### Items from a data source
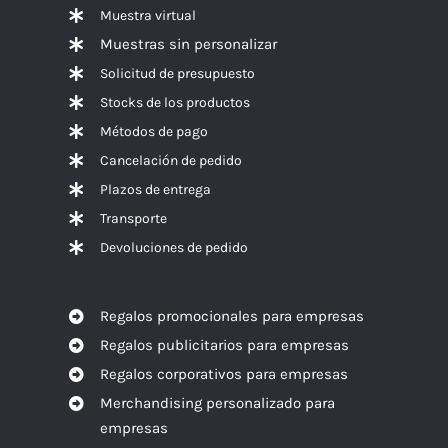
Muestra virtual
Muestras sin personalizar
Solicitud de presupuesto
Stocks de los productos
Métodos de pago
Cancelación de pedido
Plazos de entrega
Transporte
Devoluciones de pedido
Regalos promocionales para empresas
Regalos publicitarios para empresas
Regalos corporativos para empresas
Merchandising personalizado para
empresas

---

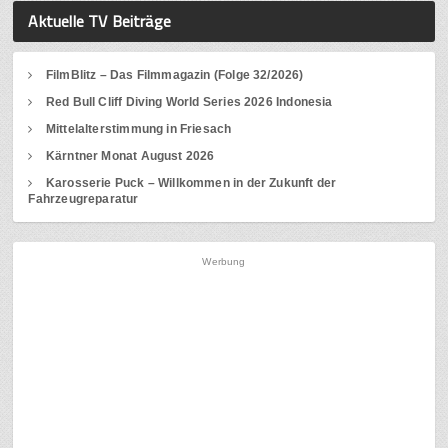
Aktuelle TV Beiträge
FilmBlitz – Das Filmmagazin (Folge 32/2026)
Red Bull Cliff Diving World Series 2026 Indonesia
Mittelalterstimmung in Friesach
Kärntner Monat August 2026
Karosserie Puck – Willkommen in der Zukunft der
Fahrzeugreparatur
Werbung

### Work instructions
Count the lines in the data that contain the string "pedido", treating uppercase and lowercase as different. Reply with the number alone.

### Result of this task
2